Como a capacidade ociosa funciona como amortecedor de preços
Quando frigoríficos reduzem as escalas de abate via férias coletivas, dois efeitos simultâneos se produzem no mercado. Consequentemente, primeiro, a demanda por gado vivo para abate diminui, reduzindo a pressão compradora sobre os pecuaristas e permitindo que os preços caiam sem o agravante de frigoríficos precisando comprar a qualquer preço para manter as plantas operando. Segundo, a menor oferta de carne no mercado interno reduz a pressão vendedora no atacado e no varejo, evitando que a queda do preço ao consumidor seja tão acentuada que sinalizaria uma recessão de demanda no setor.
Nesse sentido, o analista Fernando Henrique Iglesias, da Safras & Mercado, resume bem a lógica: ‘O aumento da capacidade ociosa tem se tornado prática comum entre frigoríficos no mês de julho, avaliando as consequências do esgotamento precoce das cotas chinesas, fazendo com que a indústria precise se adequar a uma nova realidade de demanda.’ Essa gestão ativa contrasta com ciclos anteriores de esgotamento de cota, quando a falta de coordenação da indústria gerou quedas mais abruptas de preços.

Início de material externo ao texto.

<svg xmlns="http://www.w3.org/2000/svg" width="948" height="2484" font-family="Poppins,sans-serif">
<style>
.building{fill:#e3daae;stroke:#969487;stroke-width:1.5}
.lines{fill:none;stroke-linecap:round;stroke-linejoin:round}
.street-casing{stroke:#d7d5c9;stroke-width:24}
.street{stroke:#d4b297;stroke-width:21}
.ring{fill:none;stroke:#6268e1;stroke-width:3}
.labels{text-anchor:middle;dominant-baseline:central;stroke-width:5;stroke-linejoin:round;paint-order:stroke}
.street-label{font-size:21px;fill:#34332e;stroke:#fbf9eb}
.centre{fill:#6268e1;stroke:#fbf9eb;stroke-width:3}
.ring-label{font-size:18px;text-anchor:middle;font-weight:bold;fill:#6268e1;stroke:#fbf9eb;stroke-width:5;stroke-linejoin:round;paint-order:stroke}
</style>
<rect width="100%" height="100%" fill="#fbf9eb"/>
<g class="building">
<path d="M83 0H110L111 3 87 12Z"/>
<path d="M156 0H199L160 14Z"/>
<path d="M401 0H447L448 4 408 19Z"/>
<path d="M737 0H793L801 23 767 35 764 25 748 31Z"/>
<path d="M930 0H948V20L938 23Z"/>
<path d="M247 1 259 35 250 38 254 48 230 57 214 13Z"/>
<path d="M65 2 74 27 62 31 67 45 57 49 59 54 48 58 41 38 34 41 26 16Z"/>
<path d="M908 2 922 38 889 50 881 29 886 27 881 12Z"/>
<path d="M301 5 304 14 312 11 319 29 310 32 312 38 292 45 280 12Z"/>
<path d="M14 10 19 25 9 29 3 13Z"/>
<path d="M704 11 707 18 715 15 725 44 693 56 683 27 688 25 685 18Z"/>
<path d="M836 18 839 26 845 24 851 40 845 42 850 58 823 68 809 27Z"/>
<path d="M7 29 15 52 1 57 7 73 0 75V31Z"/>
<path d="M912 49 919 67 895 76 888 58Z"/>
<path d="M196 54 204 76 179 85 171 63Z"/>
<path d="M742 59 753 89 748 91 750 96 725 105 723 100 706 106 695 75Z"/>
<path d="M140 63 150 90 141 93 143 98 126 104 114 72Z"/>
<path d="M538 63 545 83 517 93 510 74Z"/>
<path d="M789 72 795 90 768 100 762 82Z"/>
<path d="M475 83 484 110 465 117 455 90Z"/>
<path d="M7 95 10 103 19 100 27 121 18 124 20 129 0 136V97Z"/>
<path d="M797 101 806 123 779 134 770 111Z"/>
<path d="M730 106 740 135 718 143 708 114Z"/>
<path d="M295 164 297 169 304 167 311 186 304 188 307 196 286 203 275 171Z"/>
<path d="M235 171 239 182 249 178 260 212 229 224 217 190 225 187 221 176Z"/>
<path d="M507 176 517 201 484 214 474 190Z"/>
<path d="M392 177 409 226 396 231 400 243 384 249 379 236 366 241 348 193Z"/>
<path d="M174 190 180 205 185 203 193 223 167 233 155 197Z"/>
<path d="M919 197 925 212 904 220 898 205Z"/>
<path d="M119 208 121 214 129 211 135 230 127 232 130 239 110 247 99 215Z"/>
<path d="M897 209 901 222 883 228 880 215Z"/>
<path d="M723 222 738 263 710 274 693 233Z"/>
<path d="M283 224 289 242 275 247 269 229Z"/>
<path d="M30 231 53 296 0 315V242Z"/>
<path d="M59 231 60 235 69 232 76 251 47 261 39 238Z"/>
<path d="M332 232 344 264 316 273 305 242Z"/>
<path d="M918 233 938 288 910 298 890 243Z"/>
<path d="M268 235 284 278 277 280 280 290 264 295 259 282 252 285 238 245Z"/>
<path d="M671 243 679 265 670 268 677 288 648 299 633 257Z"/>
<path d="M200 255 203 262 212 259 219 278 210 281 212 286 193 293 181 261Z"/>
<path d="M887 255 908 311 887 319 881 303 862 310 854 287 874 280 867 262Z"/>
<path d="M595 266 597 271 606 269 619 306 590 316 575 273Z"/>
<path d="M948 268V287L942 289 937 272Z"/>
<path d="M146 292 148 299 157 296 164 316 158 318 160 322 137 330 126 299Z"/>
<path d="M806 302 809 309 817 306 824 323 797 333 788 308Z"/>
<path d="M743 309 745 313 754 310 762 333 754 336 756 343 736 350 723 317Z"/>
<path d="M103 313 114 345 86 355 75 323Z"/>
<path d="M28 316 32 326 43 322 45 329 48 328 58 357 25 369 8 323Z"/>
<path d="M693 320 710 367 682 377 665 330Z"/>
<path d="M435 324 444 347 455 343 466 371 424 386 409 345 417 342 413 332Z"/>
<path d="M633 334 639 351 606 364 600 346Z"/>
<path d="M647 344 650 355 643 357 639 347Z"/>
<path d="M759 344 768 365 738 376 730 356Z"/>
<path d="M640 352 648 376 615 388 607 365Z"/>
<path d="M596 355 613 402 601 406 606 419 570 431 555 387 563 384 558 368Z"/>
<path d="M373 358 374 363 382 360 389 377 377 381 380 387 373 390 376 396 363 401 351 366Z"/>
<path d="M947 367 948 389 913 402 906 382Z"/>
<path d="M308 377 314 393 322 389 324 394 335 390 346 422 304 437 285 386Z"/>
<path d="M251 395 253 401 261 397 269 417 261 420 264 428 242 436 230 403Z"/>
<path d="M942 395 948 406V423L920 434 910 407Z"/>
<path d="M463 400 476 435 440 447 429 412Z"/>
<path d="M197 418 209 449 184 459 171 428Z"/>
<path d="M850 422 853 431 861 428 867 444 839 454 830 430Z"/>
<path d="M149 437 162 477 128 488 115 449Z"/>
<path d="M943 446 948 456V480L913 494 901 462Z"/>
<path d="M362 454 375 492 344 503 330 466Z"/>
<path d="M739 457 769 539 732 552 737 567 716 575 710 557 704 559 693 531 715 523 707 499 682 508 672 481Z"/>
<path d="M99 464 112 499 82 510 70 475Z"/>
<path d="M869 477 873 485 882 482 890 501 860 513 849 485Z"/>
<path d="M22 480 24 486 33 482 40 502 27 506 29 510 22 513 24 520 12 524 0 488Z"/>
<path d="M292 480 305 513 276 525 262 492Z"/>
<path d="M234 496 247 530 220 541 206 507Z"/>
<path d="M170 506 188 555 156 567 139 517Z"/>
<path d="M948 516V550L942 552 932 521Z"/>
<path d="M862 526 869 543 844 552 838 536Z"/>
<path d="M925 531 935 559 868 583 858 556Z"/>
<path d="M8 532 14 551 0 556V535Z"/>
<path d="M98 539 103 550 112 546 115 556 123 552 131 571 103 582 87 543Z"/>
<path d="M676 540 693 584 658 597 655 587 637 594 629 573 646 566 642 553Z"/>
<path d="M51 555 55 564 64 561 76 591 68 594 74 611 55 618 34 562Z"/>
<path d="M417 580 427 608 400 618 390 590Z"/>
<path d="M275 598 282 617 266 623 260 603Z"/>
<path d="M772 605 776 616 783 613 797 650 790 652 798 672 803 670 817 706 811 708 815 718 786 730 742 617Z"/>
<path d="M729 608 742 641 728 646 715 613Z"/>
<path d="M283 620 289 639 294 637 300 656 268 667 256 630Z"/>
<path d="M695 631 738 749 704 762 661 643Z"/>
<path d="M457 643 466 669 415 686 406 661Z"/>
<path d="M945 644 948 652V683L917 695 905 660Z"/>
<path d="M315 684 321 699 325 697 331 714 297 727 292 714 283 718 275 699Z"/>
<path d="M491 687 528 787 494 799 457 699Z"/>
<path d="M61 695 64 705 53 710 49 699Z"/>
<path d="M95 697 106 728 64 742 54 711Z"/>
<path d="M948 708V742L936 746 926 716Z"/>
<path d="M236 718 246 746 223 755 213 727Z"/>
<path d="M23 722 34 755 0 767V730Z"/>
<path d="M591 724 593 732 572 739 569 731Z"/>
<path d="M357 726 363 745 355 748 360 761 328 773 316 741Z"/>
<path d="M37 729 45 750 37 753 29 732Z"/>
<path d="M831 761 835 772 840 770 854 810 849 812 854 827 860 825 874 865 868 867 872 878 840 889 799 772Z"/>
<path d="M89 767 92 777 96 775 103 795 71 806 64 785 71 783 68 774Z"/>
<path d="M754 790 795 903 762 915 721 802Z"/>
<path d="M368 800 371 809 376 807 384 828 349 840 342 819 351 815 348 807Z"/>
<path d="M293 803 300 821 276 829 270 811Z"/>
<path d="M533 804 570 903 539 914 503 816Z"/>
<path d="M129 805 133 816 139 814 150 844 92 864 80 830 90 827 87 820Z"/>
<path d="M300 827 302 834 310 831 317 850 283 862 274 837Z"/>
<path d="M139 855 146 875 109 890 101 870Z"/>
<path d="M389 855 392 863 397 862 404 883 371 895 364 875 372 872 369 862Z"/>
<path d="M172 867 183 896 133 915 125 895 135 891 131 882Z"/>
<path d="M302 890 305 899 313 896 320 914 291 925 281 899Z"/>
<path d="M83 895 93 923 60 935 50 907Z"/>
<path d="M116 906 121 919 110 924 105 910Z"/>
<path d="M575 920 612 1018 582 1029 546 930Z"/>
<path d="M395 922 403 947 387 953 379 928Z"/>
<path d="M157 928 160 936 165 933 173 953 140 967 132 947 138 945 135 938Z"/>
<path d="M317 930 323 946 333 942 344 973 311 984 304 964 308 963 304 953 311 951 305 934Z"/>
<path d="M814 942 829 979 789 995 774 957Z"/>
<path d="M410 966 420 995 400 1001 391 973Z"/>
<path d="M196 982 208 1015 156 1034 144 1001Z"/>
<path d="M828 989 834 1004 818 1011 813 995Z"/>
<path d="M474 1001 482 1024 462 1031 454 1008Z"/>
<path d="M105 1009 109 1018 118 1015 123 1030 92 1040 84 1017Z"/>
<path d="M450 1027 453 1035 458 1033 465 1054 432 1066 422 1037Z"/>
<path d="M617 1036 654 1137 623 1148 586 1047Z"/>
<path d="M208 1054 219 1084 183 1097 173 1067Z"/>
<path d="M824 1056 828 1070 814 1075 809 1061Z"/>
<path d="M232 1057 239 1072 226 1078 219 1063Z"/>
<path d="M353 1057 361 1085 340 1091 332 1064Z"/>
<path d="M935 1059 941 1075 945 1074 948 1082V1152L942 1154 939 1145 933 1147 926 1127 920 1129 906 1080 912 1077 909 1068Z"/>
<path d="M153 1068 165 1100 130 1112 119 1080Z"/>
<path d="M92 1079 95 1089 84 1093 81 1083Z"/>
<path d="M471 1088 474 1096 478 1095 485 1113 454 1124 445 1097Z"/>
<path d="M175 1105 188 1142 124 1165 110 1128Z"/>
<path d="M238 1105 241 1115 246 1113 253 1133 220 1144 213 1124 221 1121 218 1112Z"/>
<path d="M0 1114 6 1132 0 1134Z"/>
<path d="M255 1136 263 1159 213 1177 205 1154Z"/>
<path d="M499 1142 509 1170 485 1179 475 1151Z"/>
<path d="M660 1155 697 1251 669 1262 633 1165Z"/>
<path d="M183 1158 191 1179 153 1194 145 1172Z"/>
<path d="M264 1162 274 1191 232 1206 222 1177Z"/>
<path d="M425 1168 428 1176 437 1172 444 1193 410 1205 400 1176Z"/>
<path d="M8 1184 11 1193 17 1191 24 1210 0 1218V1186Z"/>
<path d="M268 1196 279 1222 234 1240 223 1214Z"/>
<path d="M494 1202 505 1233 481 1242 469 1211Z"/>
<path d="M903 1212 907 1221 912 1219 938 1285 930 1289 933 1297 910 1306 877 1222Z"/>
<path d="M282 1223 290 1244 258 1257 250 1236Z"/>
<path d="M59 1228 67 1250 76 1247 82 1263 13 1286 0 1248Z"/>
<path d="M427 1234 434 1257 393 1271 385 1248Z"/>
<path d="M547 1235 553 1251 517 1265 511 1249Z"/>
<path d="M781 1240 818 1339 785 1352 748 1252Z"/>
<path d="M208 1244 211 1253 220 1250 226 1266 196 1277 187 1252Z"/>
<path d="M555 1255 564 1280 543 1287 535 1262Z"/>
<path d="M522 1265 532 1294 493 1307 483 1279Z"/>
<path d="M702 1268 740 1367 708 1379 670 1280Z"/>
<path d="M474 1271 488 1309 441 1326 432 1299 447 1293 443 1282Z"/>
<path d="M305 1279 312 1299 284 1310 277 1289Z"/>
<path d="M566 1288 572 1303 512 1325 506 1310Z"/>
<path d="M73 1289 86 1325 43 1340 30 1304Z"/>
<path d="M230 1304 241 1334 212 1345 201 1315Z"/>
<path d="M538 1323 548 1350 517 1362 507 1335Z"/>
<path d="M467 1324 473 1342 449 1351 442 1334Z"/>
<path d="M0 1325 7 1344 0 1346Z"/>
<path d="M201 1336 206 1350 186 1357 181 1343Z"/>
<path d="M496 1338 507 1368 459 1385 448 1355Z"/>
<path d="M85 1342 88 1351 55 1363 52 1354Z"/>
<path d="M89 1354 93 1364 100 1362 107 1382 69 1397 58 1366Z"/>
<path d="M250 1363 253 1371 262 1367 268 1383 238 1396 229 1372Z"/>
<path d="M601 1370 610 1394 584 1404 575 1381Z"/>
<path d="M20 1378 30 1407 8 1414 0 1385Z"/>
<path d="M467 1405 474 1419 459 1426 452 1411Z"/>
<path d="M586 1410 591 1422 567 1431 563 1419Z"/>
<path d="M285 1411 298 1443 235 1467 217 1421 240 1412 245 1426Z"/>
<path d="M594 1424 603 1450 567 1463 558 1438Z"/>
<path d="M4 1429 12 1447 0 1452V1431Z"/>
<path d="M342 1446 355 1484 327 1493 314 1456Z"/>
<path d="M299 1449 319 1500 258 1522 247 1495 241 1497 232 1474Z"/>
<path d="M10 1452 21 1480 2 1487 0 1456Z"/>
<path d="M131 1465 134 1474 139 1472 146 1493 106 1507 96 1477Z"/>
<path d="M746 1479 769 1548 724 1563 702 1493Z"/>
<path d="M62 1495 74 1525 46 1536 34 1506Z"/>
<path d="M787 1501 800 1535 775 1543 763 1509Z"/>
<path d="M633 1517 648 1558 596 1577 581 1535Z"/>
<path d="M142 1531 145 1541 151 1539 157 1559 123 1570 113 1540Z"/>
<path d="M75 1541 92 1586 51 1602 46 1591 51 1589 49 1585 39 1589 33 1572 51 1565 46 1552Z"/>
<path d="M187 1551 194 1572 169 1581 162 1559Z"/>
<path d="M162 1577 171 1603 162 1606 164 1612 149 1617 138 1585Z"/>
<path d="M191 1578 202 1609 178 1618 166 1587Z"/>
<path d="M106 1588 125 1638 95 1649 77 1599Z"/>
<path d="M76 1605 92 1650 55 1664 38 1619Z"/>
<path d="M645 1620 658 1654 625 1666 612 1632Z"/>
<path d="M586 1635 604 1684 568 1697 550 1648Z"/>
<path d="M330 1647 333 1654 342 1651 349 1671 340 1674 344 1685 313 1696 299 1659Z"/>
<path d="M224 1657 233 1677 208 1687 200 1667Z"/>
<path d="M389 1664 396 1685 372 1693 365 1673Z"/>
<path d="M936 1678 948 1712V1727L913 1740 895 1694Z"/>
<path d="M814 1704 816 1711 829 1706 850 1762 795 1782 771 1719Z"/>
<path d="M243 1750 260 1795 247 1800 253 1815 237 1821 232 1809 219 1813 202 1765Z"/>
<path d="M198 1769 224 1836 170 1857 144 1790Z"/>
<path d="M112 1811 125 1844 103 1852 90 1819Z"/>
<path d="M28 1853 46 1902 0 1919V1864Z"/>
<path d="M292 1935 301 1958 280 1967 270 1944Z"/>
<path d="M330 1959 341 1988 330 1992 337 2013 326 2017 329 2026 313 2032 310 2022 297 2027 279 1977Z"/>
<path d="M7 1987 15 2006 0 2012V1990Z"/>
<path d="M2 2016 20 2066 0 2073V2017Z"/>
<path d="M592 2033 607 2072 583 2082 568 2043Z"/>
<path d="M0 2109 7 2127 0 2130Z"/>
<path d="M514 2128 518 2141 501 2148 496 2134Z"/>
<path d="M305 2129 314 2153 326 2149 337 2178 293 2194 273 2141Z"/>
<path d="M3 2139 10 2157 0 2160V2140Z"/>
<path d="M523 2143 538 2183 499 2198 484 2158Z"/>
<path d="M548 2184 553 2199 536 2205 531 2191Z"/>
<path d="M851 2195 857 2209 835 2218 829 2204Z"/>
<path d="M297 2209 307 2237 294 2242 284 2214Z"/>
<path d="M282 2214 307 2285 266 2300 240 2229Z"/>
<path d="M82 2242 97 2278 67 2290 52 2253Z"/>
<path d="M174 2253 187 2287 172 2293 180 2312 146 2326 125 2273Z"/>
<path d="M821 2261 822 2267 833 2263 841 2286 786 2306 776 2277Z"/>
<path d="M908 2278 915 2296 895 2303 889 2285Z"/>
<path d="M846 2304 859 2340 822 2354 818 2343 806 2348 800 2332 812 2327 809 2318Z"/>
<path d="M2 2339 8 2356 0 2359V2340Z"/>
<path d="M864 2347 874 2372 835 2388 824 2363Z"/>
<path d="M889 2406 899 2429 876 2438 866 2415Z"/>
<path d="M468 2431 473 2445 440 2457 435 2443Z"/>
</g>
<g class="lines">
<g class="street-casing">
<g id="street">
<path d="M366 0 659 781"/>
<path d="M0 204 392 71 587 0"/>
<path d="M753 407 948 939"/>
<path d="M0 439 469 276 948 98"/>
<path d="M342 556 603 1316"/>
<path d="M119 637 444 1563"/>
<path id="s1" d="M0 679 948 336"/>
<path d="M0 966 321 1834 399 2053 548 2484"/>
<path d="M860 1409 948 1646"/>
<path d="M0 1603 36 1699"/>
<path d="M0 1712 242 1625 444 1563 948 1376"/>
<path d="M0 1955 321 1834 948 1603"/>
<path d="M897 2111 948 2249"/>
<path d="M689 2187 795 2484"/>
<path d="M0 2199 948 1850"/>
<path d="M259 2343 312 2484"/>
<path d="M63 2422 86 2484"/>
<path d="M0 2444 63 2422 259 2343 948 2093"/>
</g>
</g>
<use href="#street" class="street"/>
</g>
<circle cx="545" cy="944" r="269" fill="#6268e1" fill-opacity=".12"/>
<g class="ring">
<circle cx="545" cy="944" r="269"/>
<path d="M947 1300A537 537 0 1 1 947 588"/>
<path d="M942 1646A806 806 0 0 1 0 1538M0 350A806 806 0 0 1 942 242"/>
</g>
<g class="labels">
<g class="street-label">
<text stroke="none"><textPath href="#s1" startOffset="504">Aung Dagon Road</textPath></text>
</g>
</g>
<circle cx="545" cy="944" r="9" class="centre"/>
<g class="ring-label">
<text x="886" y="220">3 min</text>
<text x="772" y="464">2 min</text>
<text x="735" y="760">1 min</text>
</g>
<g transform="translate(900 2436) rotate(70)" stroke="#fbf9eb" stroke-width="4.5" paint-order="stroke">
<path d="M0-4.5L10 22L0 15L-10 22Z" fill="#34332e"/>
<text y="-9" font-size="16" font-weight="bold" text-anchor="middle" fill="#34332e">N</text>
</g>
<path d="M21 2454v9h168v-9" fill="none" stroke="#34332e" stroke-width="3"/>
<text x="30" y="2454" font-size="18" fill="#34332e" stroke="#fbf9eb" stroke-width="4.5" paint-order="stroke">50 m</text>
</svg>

O que esperar nas próximas semanas
Para as próximas semanas, o mercado permanecerá num equilíbrio delicado entre três forças: a menor demanda da China (que deve permanecer ausente parcialmente até setembro-outubro), a menor oferta doméstica gerenciada pelos frigoríficos via férias coletivas, e o comportamento do consumo interno, que tem se mostrado relativamente firme segundo os analistas. Consequentemente, esse equilíbrio sugere que a arroba deve permanecer pressionada, mas sem quedas abruptas adicionais — um cenário de ‘mercado em transição’, como classificou o zootecnista Felipe Fabbri, da Scot Consultoria.

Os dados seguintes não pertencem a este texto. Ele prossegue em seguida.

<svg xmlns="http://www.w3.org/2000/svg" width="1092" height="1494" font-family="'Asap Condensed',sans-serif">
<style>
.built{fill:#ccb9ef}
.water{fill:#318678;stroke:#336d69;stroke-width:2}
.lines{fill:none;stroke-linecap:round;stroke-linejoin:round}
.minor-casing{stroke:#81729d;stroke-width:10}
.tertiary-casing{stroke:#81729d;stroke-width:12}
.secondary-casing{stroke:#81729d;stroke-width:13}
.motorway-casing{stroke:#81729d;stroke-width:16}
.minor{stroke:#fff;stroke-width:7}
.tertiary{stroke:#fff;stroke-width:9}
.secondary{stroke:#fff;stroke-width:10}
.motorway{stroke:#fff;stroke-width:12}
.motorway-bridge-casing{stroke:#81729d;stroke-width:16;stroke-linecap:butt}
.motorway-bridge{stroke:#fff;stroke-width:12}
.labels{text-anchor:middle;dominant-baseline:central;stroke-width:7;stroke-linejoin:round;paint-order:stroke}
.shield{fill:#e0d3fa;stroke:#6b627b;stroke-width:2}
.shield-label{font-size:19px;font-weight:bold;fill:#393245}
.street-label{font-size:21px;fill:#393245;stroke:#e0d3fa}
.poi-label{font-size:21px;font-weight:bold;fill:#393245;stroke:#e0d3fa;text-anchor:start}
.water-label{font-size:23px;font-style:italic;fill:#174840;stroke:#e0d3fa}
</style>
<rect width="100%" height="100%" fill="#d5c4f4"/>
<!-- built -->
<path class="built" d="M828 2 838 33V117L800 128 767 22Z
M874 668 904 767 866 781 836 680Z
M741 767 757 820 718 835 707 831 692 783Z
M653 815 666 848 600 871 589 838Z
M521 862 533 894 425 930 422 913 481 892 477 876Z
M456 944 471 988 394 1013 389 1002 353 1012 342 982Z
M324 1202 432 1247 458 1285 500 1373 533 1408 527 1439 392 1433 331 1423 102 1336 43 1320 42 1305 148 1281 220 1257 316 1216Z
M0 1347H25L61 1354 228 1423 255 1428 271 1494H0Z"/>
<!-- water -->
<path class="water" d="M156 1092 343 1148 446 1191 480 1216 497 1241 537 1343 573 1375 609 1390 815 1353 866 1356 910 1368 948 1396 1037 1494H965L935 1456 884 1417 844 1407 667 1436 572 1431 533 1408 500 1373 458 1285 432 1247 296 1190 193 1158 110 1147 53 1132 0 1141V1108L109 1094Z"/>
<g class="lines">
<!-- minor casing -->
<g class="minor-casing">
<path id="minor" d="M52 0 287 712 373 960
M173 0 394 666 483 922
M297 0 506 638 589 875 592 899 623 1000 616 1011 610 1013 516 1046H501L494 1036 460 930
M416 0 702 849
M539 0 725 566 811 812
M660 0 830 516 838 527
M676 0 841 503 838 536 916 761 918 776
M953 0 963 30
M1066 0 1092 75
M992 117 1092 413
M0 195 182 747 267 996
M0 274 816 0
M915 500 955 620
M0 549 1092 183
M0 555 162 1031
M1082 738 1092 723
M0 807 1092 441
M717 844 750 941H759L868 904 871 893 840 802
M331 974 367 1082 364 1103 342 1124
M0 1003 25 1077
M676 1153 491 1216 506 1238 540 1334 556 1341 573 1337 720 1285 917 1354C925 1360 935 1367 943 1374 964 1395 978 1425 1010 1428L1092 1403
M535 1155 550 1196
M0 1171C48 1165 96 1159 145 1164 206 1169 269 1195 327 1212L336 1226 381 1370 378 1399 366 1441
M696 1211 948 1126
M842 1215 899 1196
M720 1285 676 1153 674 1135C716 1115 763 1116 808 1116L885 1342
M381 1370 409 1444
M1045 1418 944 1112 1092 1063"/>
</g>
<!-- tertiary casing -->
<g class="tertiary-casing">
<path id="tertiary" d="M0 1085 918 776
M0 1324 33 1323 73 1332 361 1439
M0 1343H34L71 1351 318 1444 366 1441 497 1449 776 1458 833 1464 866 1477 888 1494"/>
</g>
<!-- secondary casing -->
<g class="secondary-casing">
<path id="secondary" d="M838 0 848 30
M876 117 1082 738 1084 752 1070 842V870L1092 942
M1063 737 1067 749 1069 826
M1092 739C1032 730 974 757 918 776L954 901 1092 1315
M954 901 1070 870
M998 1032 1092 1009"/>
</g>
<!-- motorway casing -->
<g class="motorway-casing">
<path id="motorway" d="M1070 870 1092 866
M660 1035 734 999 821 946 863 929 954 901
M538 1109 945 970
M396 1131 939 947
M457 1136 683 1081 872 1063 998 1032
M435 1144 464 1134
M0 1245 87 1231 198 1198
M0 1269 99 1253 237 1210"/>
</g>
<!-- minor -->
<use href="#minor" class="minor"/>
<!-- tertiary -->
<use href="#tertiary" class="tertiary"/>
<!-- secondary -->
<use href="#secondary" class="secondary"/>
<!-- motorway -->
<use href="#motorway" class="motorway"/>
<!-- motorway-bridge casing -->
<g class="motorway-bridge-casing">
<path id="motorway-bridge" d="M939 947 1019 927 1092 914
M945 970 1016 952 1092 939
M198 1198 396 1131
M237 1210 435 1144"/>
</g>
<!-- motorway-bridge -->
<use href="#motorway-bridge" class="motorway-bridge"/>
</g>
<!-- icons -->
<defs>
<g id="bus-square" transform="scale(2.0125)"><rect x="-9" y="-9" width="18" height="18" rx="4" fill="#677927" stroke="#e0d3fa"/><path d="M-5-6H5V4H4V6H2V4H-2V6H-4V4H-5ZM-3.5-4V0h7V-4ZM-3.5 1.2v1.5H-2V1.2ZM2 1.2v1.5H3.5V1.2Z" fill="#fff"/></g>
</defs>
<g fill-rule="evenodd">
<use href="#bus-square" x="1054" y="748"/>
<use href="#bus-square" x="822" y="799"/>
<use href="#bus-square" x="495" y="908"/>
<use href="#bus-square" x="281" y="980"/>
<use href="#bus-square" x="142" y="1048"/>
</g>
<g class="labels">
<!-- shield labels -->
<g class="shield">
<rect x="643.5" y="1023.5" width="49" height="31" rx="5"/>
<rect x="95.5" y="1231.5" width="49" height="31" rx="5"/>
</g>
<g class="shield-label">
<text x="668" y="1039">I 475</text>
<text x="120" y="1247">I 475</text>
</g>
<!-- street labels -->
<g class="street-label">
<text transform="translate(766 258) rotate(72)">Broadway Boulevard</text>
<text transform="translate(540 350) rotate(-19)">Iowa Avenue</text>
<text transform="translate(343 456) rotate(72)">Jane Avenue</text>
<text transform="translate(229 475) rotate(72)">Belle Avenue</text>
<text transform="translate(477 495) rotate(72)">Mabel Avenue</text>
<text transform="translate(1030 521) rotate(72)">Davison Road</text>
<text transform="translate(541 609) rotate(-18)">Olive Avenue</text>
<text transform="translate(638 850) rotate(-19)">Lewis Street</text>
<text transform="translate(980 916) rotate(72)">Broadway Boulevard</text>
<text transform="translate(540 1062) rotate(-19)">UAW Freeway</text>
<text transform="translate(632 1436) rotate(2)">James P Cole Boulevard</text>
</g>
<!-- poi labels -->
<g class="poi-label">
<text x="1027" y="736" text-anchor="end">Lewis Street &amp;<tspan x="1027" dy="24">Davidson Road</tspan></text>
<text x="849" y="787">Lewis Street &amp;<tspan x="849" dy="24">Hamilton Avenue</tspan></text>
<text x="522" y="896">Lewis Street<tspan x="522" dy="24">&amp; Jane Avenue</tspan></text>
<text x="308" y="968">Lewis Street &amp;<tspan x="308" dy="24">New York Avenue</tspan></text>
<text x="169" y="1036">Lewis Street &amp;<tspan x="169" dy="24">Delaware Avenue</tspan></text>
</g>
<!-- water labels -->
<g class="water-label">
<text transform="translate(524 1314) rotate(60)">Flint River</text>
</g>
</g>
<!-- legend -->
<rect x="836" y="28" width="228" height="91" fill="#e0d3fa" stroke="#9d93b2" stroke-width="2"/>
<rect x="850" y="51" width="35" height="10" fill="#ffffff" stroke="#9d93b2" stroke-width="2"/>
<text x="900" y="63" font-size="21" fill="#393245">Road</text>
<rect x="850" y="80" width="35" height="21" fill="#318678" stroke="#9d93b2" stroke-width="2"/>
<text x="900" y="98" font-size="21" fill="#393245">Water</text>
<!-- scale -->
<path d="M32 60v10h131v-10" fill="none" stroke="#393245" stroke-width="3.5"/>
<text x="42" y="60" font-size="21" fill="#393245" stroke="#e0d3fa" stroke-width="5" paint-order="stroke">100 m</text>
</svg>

Nesse sentido, o gatilho mais esperado para inversão de tendência segue sendo setembro-outubro, quando frigoríficos devem começar a formar posições para a cota chinesa de 2027 — o que pode criar uma janela de recuperação antecipada nos preços da arroba para quem souber se posicionar com antecedência.
O que muda na prática para o produtor
- Pecuaristas: planejar a venda de animais para setembro em diante, quando a retomada das compras para a cota chinesa de 2027 deve sustentar recuperação
- Monitorar os anúncios de novos frigoríficos que adotem ou encerrem férias coletivas como indicador de mudança na tendência de preços
- Avaliar o custo de manutenção do gado em pastagem diante do El Niño que começa a se intensificar no semiárido
- Acompanhar o consumo doméstico de carne bovina como variável que pode acelerar ou frear a recuperação de preços
- Produtores em confinamento: recalcular a rentabilidade do ciclo com a arroba a R$ 332-334/@ antes de decidir sobre novos lotes
Próximos passos
O mercado aguarda sinais da China sobre a retomada das compras. O Portal AgroMais acompanha as cotações do boi gordo semanalmente.